Excerpt provided:
···

You can import these heap dumps through the Import wizard using these steps.
- Go to the Profiling Monitor view and right-click.
- On the context menu, click Import, select the Heap Dump
option, and click the Next button.
- It will then ask you to select the type of heap dump you are importing.
- Then it will show you a window similar to Figure
3. Browse your file systems and select the heap dumps that you want
to import.
- Click the Finish button, and IRAD will import the heap dumps.
Figure
3. Import Heap dump
Getting
on the trail: doing leak analysis
Once you have collected or imported the heap dumps, you can analyze them
for leaks by clicking the Analyze for Leak button shown in Figure
4. It will bring up the Leak Analysis dialog, in which you should
select two heap dumps, set the threshold value to 1, and click
the OK button. IRAD will perform leak analysis and bring up the
Leak Candidate view. Figure 5 shows the
Leak Candidate view with leaks in the LeakExample
program (Listing 2). IRAD found that there
are two potential leak candidates: first is a Vector
in LeakExample accumulating String,
and the second is a HashMap.

···

Records provided:
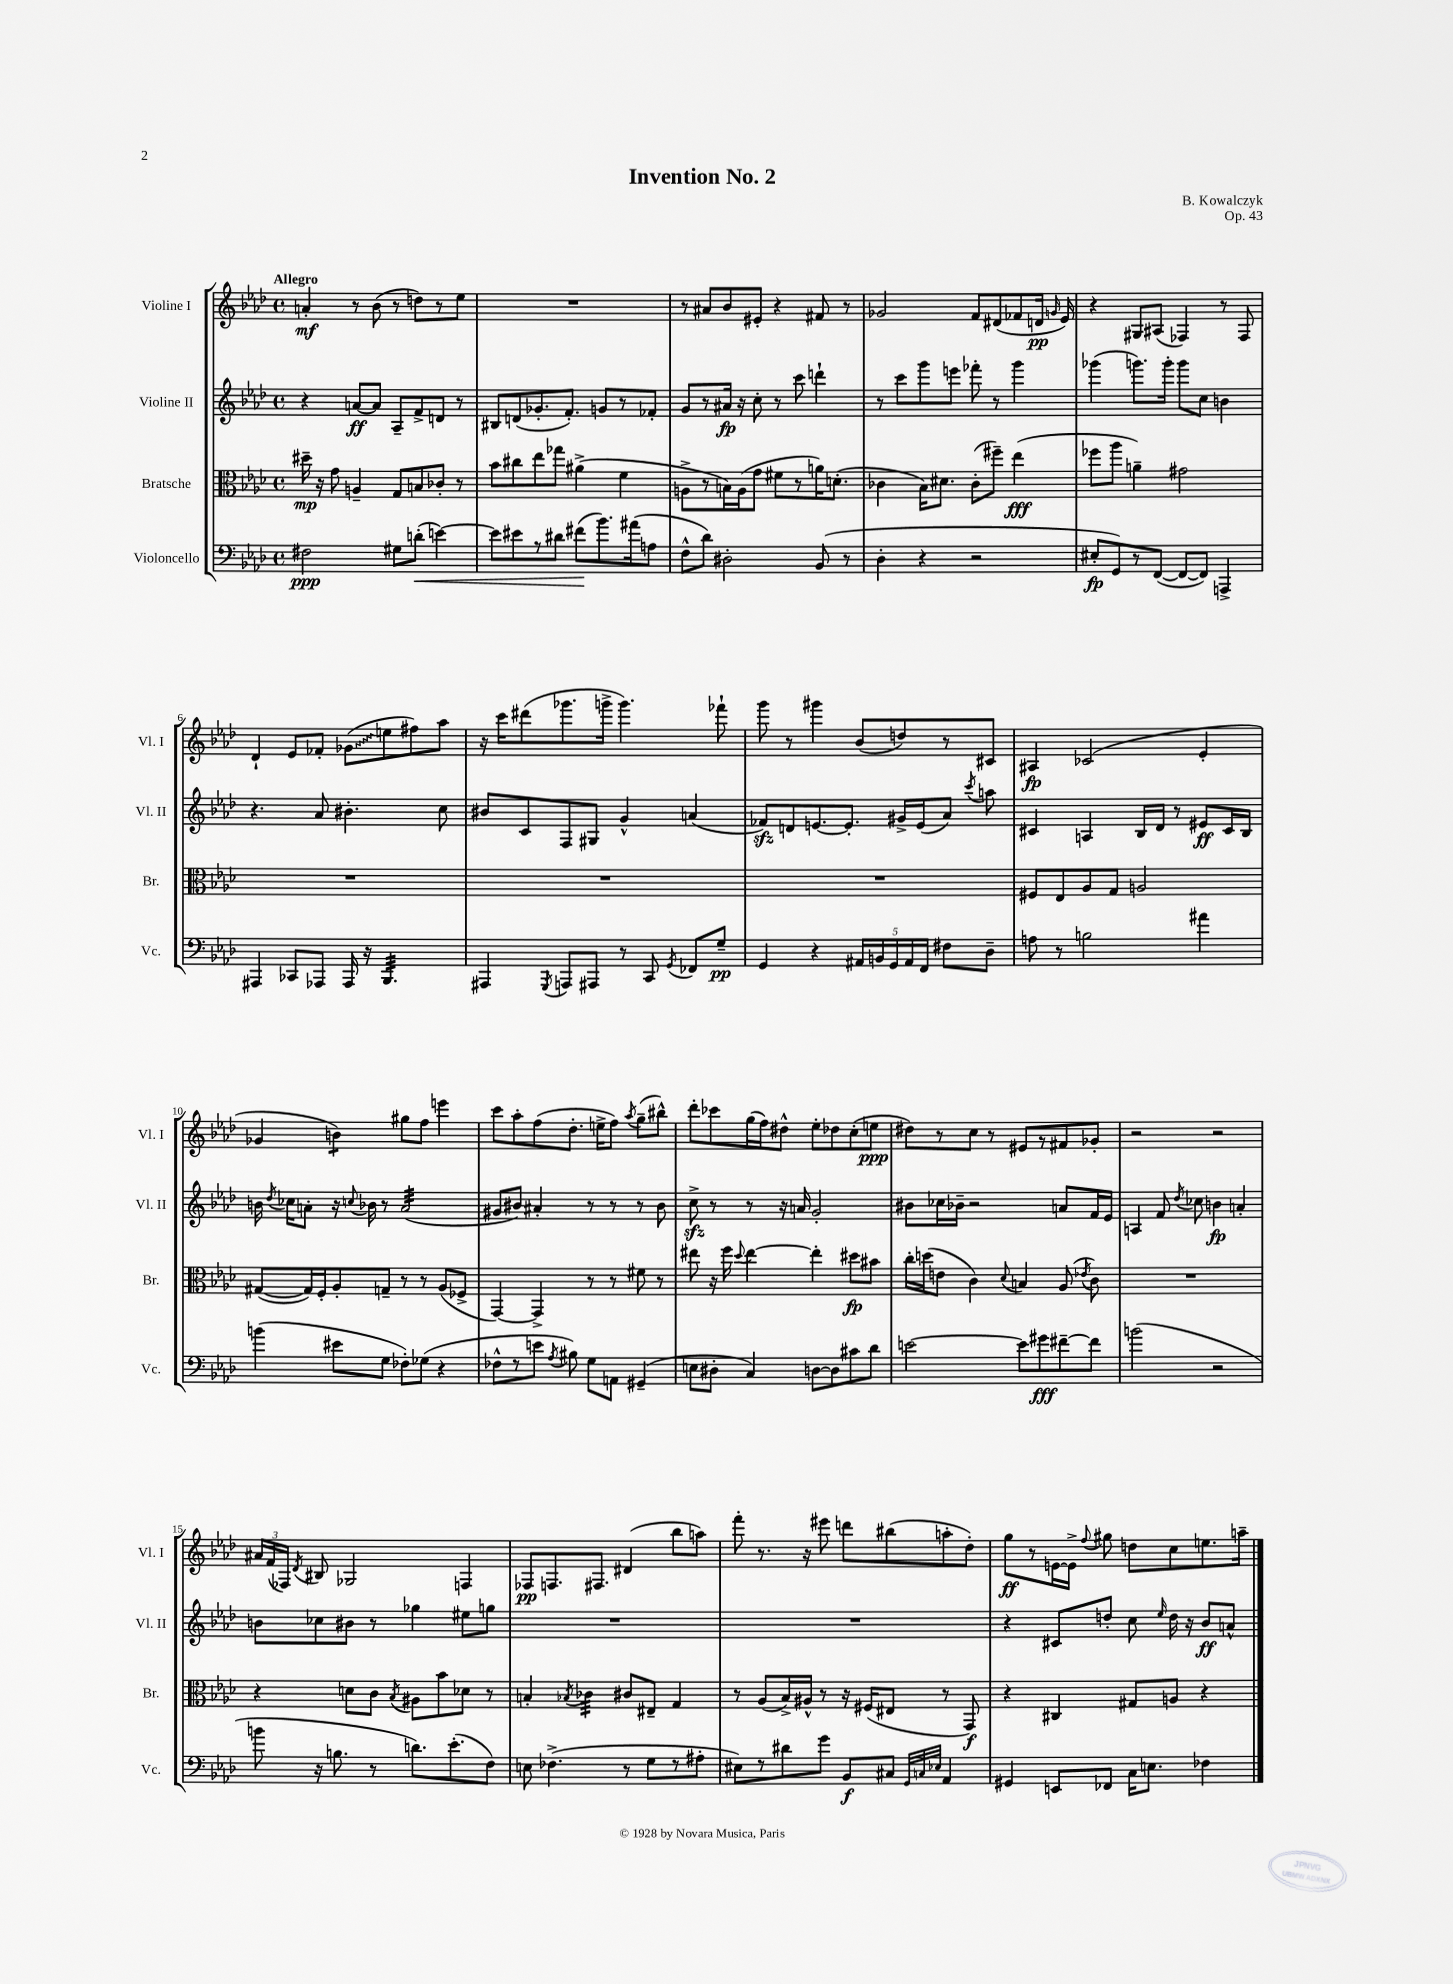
\header { title = "Invention No. 2" composer = "B. Kowalczyk" opus = "Op. 43" }
<<
\new StaffGroup <<
\new Staff = "s0" \with { instrumentName = "Violine I" shortInstrumentName = "Vl. I" } {
    \clef treble \key aes \major \defaultTimeSignature \time 4/4 \tempo "Allegro"
    \autoBeamOff a'4-.\mf r8 bes'8( r8 d''8[) r8 ees''8] |
    R1 |
    r8 ais'8[ bes'8 eis'8]-. r4 fis'8 r8 |
    ges'2 f'8[ dis'8( fes'8 d'16]\pp \grace { g'16 } ees'16) |
    r4 gis8[ ais8]( fes4) r8 fes8 |
    des'4-! ees'8[ fes'8]-. \once \override Glissando.style = #'zigzag ges'8[\glissando( e''8 fis''8) aes''8] |
    r16 c'''16[ dis'''8( ges'''8. g'''16]-> g'''4.) fes'''8-! |
    g'''8 r8 gis'''4 bes'8[( d''8) r8 cis'8] |
    ais4\fp ces'2( ees'4-. |
    ges'4 b'4:8) gis''8[ f''8] e'''4 |
    c'''8[ aes''8-. f''8( des''8.]-. e''16[-> f''8]) \acciaccatura { aes''8 } g''8[--( bis''8]-^) |
    des'''8[-. ces'''8 g''16( f''16) dis''8]-^ ees''8[-. des''8 c''8-.( e''8]\ppp |
    dis''8[) r8 c''8] r8 eis'8[ r8 fis'8 ges'8]-. |
    r2 r2 |
    \tuplet 3/2 { ais'16[ f'16( fes16]) } \acciaccatura { des'8 } bis8 ges2 f4 |
    fes8[\pp f8. fis8.] dis'4( bes''8[ a''8]) |
    f'''8-. r8. r16 eis'''8 d'''8[ bis''8( a''8-. des''8]-.) |
    g''8[\ff r8 e'16~ e'16]-> \appoggiatura { f''8 } gis''8 d''8[ c''8 e''8. a''16]-- \bar "|." |
}
\new Staff = "s1" \with { instrumentName = "Violine II" shortInstrumentName = "Vl. II" } {
    \clef treble \key aes \major \defaultTimeSignature \time 4/4
    \autoBeamOff r4 a'8[~\ff a'8] aes8[-- f'8-> d'8] r8 |
    bis8[ d'8( ges'8.-. f'8.]-.) g'8[ r8 fes'8]-. |
    g'8[ r8 ais'16]\fp r16 c''8-. r8 c'''8 d'''4-! |
    r8 c'''8[ g'''8 e'''8] fes'''8-. r8 g'''4 |
    ges'''4( g'''8.[) g'''16]-. g'''8[ c''8] b'4 |
    r4. aes'8 bis'4.-. c''8 |
    bis'8[ c'8 f8 gis8] g'4-^ a'4( |
    fes'8[\sfz) d'8 e'8.~ e'8.]-. gis'16[-> e'16( aes'8]) \acciaccatura { c'''8 } a''8 |
    cis'4 a4 bes16[ des'16] r8 eis'8[\ff cis'16 bes16] |
    b'16 \acciaccatura { des''8 } ces''16[ a'8]-. r16 \appoggiatura { c''8 } bes'16 r8 a'2:32( |
    gis'8[ bis'8]) ais'4-. r8 r8 r8 bis'8 |
    c''8->\sfz r8 r8 r16 a'16 g'2-. |
    bis'8[ ces''16 bes'16]-- r2 a'8[ f'16 ees'16] |
    a4 f'8 \acciaccatura { des''8 } ces''8 b'4\fp a'4-. |
    b'8[ ces''8 bis'8] r8 ges''4 eis''8[ g''8] |
    R1 |
    R1 |
    r4 cis'8[ d''8]-. c''8 \grace { ees''16 } d''16 r16 bes'8[\ff a'8]-^ \bar "|." |
}
\new Staff = "s2" \with { instrumentName = "Bratsche" shortInstrumentName = "Br." } {
    \clef alto \key aes \major \defaultTimeSignature \time 4/4
    \autoBeamOff dis''16--\mp r16 g'8 a4-- g8[ b8 ces'8]-. r8 |
    bes'8[ cis''8 ees''8 ges''8] ais'4->( f'4 |
    a8[-> r8 b16) a16( g'8] fis'8[ r8 a'16) d'8.]-.( |
    ces'4 bes16[) dis'8.] ces'8[-.( fis''8]--) ees''4\fff( |
    fes''8[ aes''8] a'4--) gis'2 |
    R1 |
    R1 |
    R1 |
    fis8[ ees8 aes8 g8] a2 |
    gis8[~( gis16) f16-. aes8-. g8]-- r8 r8 aes8[( fes8]-> |
    g,4~) g,4-> r8 r8 fis'8 r8 |
    eis''8 r16 f''16 \appoggiatura { des''8 } eis''4~ eis''4-. dis''8[\fp bis'8] |
    c''16[-. d''16( e'8] c'4) \appoggiatura { des'8 } b4 aes8( \acciaccatura { ees'8 } c'8) |
    R1 |
    r4 d'8[ c'8] \acciaccatura { bes8 } ais8[ bes'8 des'8] r8 |
    b4-. \acciaccatura { bes8 } ces'4:32 cis'8[ eis8]-- g4 |
    r8 aes8[( bes16->) ais16]-^ r8 r16 fis16[( eis8] r8 g,8\f) |
    r4 cis4 gis8[ a8] r4 \bar "|." |
}
\new Staff = "s3" \with { instrumentName = "Violoncello" shortInstrumentName = "Vc." } {
    \clef bass \key aes \major \defaultTimeSignature \time 4/4
    \autoBeamOff fis2\ppp gis8[ d'8]-.\<( e'4~) |
    e'8[ eis'8 r8 dis'8] fis'8[\!( bes'8.) ais'16( a8] |
    f8[-^ des'8]) dis2-. bes,8( r8 |
    des4-. r4 r2 |
    eis8[-.\fp g,8) r8 f,8]~( f,8[~ f,8]) a,,4-> |
    ais,,4 ces,8[ aes,,8] aes,,16 r16 bes,,4.:32 |
    ais,,4 \acciaccatura { g,,8 } a,,8[ ais,,8] r8 c,8 \acciaccatura { g,8 } fes,8[ g8]--\pp |
    g,4 r4 \tuplet 5/4 { ais,16[ b,16 g,16 ais,16 f,16] } fis8[ des8]-- |
    a8 r8 b2 ais'4 |
    b'4( eis'8[ g8] fes8[-.) ges8]( r4 |
    fes8[-^ r8 e'8] \acciaccatura { aes8 } bis8) g8[ a,8] gis,4--( |
    e8[ dis8]-. c4) d8[~ d8 cis'8 des'8] |
    e'2~ e'8[ gis'8\fff fis'8~-- fis'8] |
    b'2( r2 |
    b'8 r16 b8. r8 d'8.[) ees'8.-.( f8]) |
    e8 fes4.->( r8 g8[ r8 ais8]-. |
    eis8[) r8 dis'8 g'8] bes,8[\f cis8] \grace { g,32[ c32 ees32] } aes,4 |
    gis,4 e,8[ fes,8] c16[ e8.] fes4 \bar "|." |
}
>>
>>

···

Directives:
[1] In the excerpt on heap dump leak analysis, what threshold value should be set in the Leak Analysis dialog?
[2] Update the heap dump excerpt by writing out the part that begins at the words "- Go to the" and stops after "the heap dumps.", with "Finish" changed to "Done".
[3] Write what comes next in the excerpt on IRAD leak analysis, starting after its final sentence.

Results:
[1] 1

[2]
- Go to the Profiling Monitor view and right-click.
- On the context menu, click Import, select the Heap Dump
option, and click the Next button.
- It will then ask you to select the type of heap dump you are importing.
- Then it will show you a window similar to Figure
3. Browse your file systems and select the heap dumps that you want
to import.
- Click the Done button, and IRAD will import the heap dumps.

[3]
Figure
4. Start Leak Analysis
Figure
5. Leak Candidate view
The
great chase: browsing the Object Reference Graph
IRAD allows you to browse the Object Reference Graph (ORG) in a heap
dump. If you click a leak candidate in the Leak Candidate view,
it will bring up the ORG with a highlighted path characterizing the
leak. Figure 6 shows a screen shot with leak
candidates and the ORG for a program named simpleleaker. For example,
if you click the second leak candidate (that is, simpleleaker
class having a Vector that is leaking String
objects), IRAD will bring up the ORG with the path from simpleleaker
to Vector to String
highlighted. This is very helpful for non-trivial programs having
complex object containment and ownership. By looking at this path,
you can start from the class that is the root of the leak (simpleleaker
or LeakExample) and trace down to the object
that is leaking. The following sections of this article will examine
various characteristics of a leak candidate.
Figure
6. Screen shot showing Leak Candidate and Object Reference Graph views
Modus
operandi: understanding leak analysis results
Now that you know how to use IRAD to find memory leaks in your
Java application, we can discuss how to interpret the results. IRAD's
leak analysis identifies Leak Regions.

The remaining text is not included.